TASK OBJECTIVE: Write the line that contains "Brugte biler" and each one after it, word for word, ending with the final line of the data.

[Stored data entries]
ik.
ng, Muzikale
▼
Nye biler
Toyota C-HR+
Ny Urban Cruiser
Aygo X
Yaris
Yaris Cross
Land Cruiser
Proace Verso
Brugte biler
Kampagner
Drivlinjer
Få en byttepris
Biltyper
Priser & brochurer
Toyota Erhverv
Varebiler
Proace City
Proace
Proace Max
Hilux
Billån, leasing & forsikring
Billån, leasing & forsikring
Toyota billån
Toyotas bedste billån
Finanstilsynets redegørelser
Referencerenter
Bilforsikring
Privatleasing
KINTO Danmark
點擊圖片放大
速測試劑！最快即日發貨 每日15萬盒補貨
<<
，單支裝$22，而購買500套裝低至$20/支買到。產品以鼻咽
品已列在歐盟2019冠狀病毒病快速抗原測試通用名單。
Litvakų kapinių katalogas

EXPECTED OUTPUT:
Brugte biler
Kampagner
Drivlinjer
Få en byttepris
Biltyper
Priser & brochurer
Toyota Erhverv
Varebiler
Proace City
Proace
Proace Max
Hilux
Billån, leasing & forsikring
Billån, leasing & forsikring
Toyota billån
Toyotas bedste billån
Finanstilsynets redegørelser
Referencerenter
Bilforsikring
Privatleasing
KINTO Danmark
點擊圖片放大
速測試劑！最快即日發貨 每日15萬盒補貨
<<
，單支裝$22，而購買500套裝低至$20/支買到。產品以鼻咽
品已列在歐盟2019冠狀病毒病快速抗原測試通用名單。
Litvakų kapinių katalogas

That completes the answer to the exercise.